TORRIJOS EN LA RED

TORRIJOS EN LA RED

miércoles, 17 de febrero de 2016


COBARDES

Siento mucho que haya personas tan cobardes que solamente tienen en el punto de mira a la iglesia católica. Cuando sería tan encomiable que toda su espuma bucal, que su boca se destinara a recitar versos de amor, su boca echa espuma vomitiva contra las creencias religiosas, demostrando un odio incomprensible contra una religión que lo único que trata de imbuir e inculcar al mundo es el amor, la paz.
     No se entiende semejante actitud; no lo entiende nadie medianamente inteligente.
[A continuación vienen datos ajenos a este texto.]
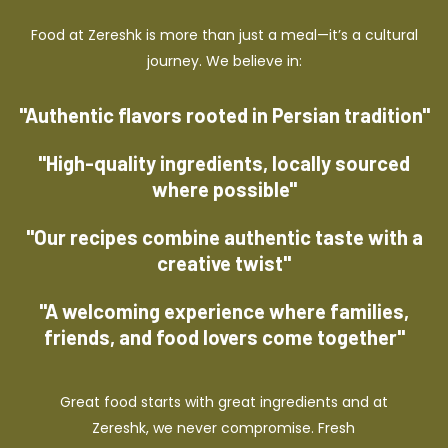
Food at Zereshk is more than just a meal—it’s a cultural
journey. We believe in:
"Authentic flavors rooted in Persian tradition"
"High-quality ingredients, locally sourced
where possible"
"Our recipes combine authentic taste with a
creative twist"
"A welcoming experience where families,
friends, and food lovers come together"
Great food starts with great ingredients and at
Zereshk, we never compromise. Fresh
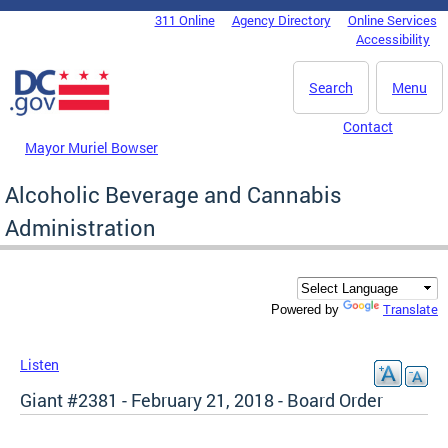
Skip to main content
311 Online
Agency Directory
Online Services
DC Agency Top Menu
Accessibility
Search
Menu
Contact
Mayor Muriel Bowser
Alcoholic Beverage and Cannabis
Administration
Translate
Powered by
Listen
Giant #2381 - February 21, 2018 - Board Order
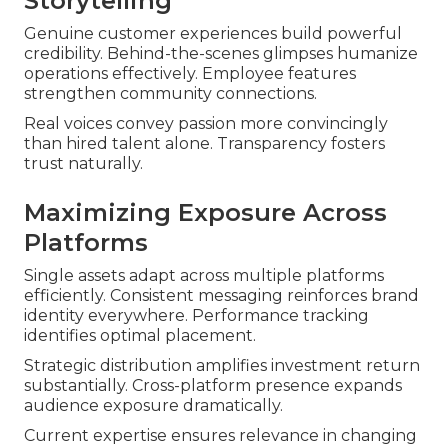
Storytelling
Genuine customer experiences build powerful
credibility. Behind-the-scenes glimpses humanize
operations effectively. Employee features
strengthen community connections.
Real voices convey passion more convincingly
than hired talent alone. Transparency fosters
trust naturally.
Maximizing Exposure Across
Platforms
Single assets adapt across multiple platforms
efficiently. Consistent messaging reinforces brand
identity everywhere. Performance tracking
identifies optimal placement.
Strategic distribution amplifies investment return
substantially. Cross-platform presence expands
audience exposure dramatically.
Current expertise ensures relevance in changing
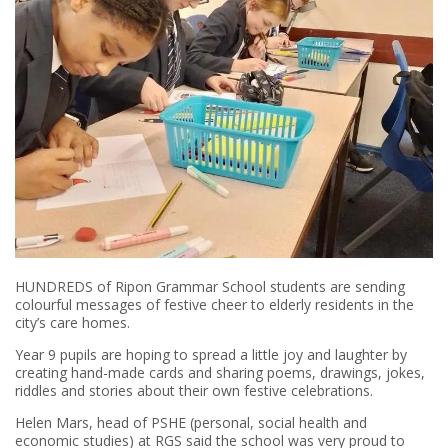
HUNDREDS of Ripon Grammar School students are sending
colourful messages of festive cheer to elderly residents in the
city’s care homes.
Year 9 pupils are hoping to spread a little joy and laughter by
creating hand-made cards and sharing poems, drawings, jokes,
riddles and stories about their own festive celebrations.
Helen Mars, head of PSHE (personal, social health and
economic studies) at RGS said the school was very proud to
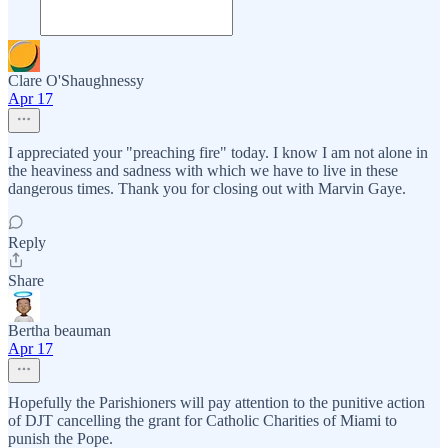
Clare O'Shaughnessy
Apr 17
I appreciated your "preaching fire" today. I know I am not alone in
the heaviness and sadness with which we have to live in these
dangerous times. Thank you for closing out with Marvin Gaye.
Reply
Share
Bertha beauman
Apr 17
Hopefully the Parishioners will pay attention to the punitive action
of DJT cancelling the grant for Catholic Charities of Miami to
punish the Pope.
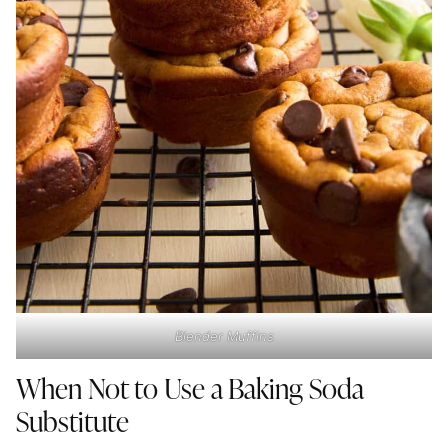
Blender Muffins
When Not to Use a Baking Soda
Substitute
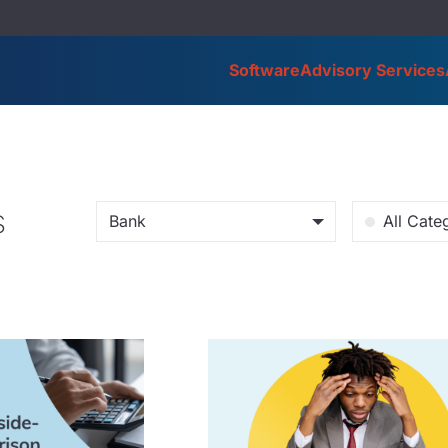
Software
Advisory Services
s
Bank
All Cate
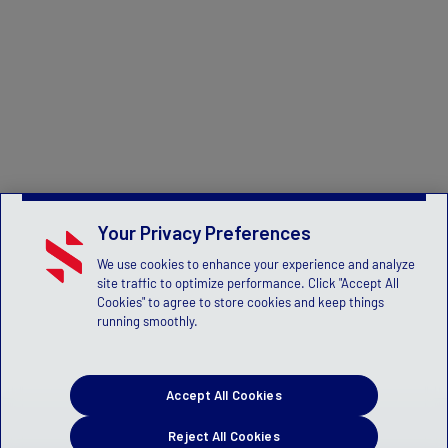
Your Privacy Preferences
We use cookies to enhance your experience and analyze
site traffic to optimize performance. Click "Accept All
Cookies" to agree to store cookies and keep things
running smoothly.
Accept All Cookies
Reject All Cookies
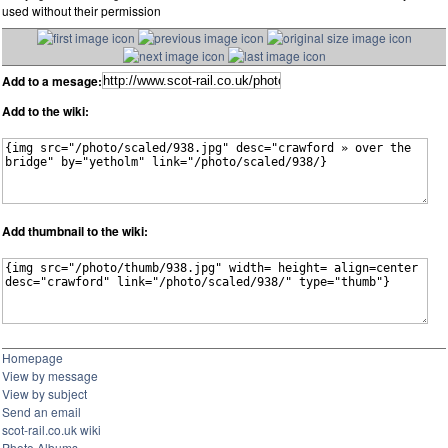
used without their permission
Add to a mesage:
Add to the wiki:
Add thumbnail to the wiki:
Homepage
View by message
View by subject
Send an email
scot-rail.co.uk wiki
Photo Albums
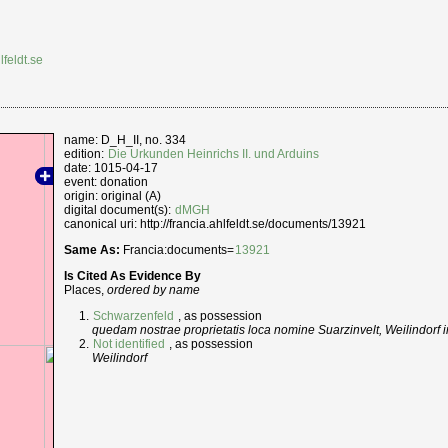
lfeldt.se
name: D_H_II, no. 334
edition:
Die Urkunden Heinrichs II. und Arduins
date: 1015-04-17
event: donation
origin: original (A)
digital document(s):
dMGH
canonical uri: http://francia.ahlfeldt.se/documents/13921
Same As:
Francia:documents=
13921
Is Cited As Evidence By
Places,
ordered by name
Schwarzenfeld
, as possession
quedam nostrae proprietatis loca nomine Suarzinvelt, Weilindorf
Not identified
, as possession
Weilindorf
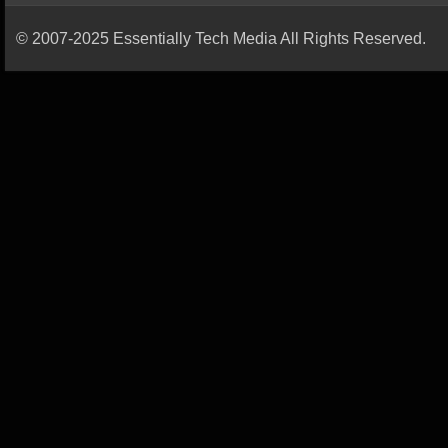
© 2007-2025 Essentially Tech Media All Rights Reserved.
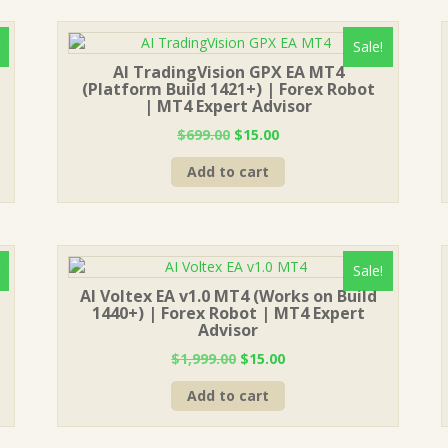
Sale!
AI TradingVision GPX EA MT4
(Platform Build 1421+) | Forex Robot
| MT4 Expert Advisor
Original
Current
$
699.00
$
15.00
price
price
Add to cart
was:
is:
$699.00.
$15.00.
Sale!
AI Voltex EA v1.0 MT4 (Works on Build
1440+) | Forex Robot | MT4 Expert
Advisor
Original
Current
$
1,999.00
$
15.00
price
price
Add to cart
was:
is:
$1,999.00.
$15.00.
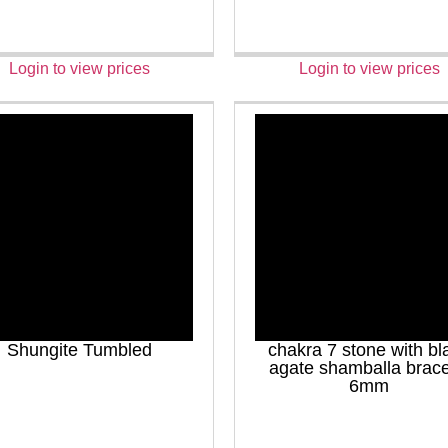
Login to view prices
Login to view prices
Shungite Tumbled
chakra 7 stone with bl
agate shamballa brace
6mm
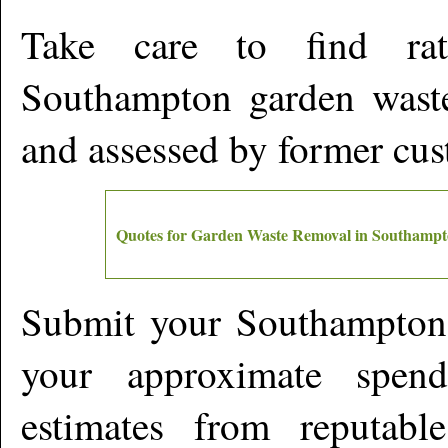
Take care to find rat
Southampton
garden waste
and assessed by former cu
Quotes for Garden Waste Removal in
Southampt
Submit your
Southampton
your approximate spen
estimates from reputabl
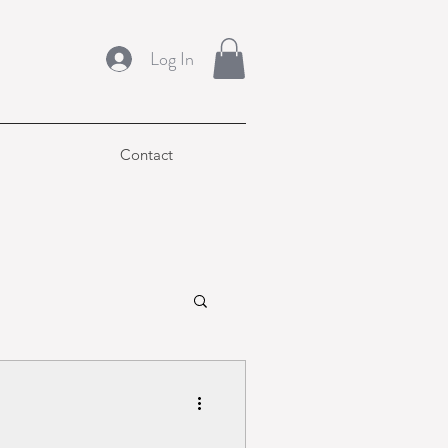
Log In
Contact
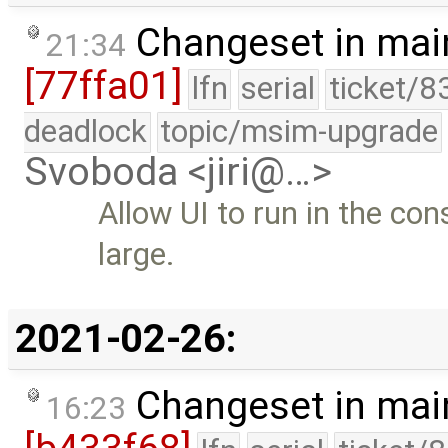
Changeset in mai
21:34
[77ffa01]
lfn
serial
ticket/8
deadlock
topic/msim-upgrade
Svoboda <jiri@…>
Allow UI to run in the con
large.
2021-02-26:
Changeset in mai
16:23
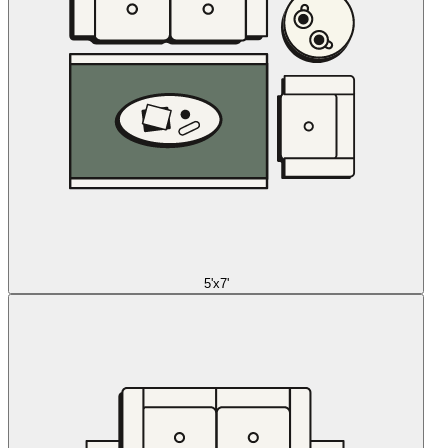
5'x7'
Si con esas posturas intentan demostrar que son personas inteligentes, aguerridas y valientes lo único que de verdad están expresando es su cobardía, pues saben que las personas que se sienten ofendidas no van a responder de manera violenta, igualándose de esa manera a esos violentos y rabiosos cobardes.
     ¿Qué les ha hecho la religión católica para ofenderla con actitudes violentas? El catolicismo lo que predica es el amor, la paz, nunca la violencia.
     Se dice que no se atreverían a ofender a otras religiones, como son el hinduismo, el judaísmo, el sintoísmo. No se atreven porque son cobardes, porque son seres infectos, seres pestilentes, asquerosos.
     Ya sé, ya sé que no he citado la religión de Mahoma, pues si es posible que en alguna ocasión se atrevieran a ofender a las mencionadas religiones bajo ningún  aspecto se atreverían no ya a ofender, sino a hacer una pequeña broma sobre Mahoma o sobre las creencias de sus seguidores o adeptos.
     Y no lo hacen porque saben que les espera una reacción inmediata, y no, precisamente, para sonreír o aplaudir las palabras ofensivas.
     Últimamente asistimos a una campaña contra el catolicismo, no de la manera de tratar de debatir educadamente sobre la religión, sino sencillamente ofenderla de todas las formas posibles, hiriendoo golpeando donde más duele a las creencias de los católicos. 
     Pues recitar un Padre Nuestro de la manera que lo ha hecho un bicho indecente, una alimaña asquerosa no es para contarlo. Y si nauseabundo fue el recital de esa alimaña, no lo es menos la reacción de la alcaldesa de Barcelona, pues su aplauso a semejante vómito debería servir para que la sociedad catalana exigiera su dimisión, pues para la "gran poeta" que compuso semejante repugnancia lo mejor es enviarla a los infiernos del silencio, pues no merece otra cosa, ni recordar su nombre, pues al citarlo seguro que nos llenaría la boca de espuma de odio, por lo que es mejor no menecionarlo.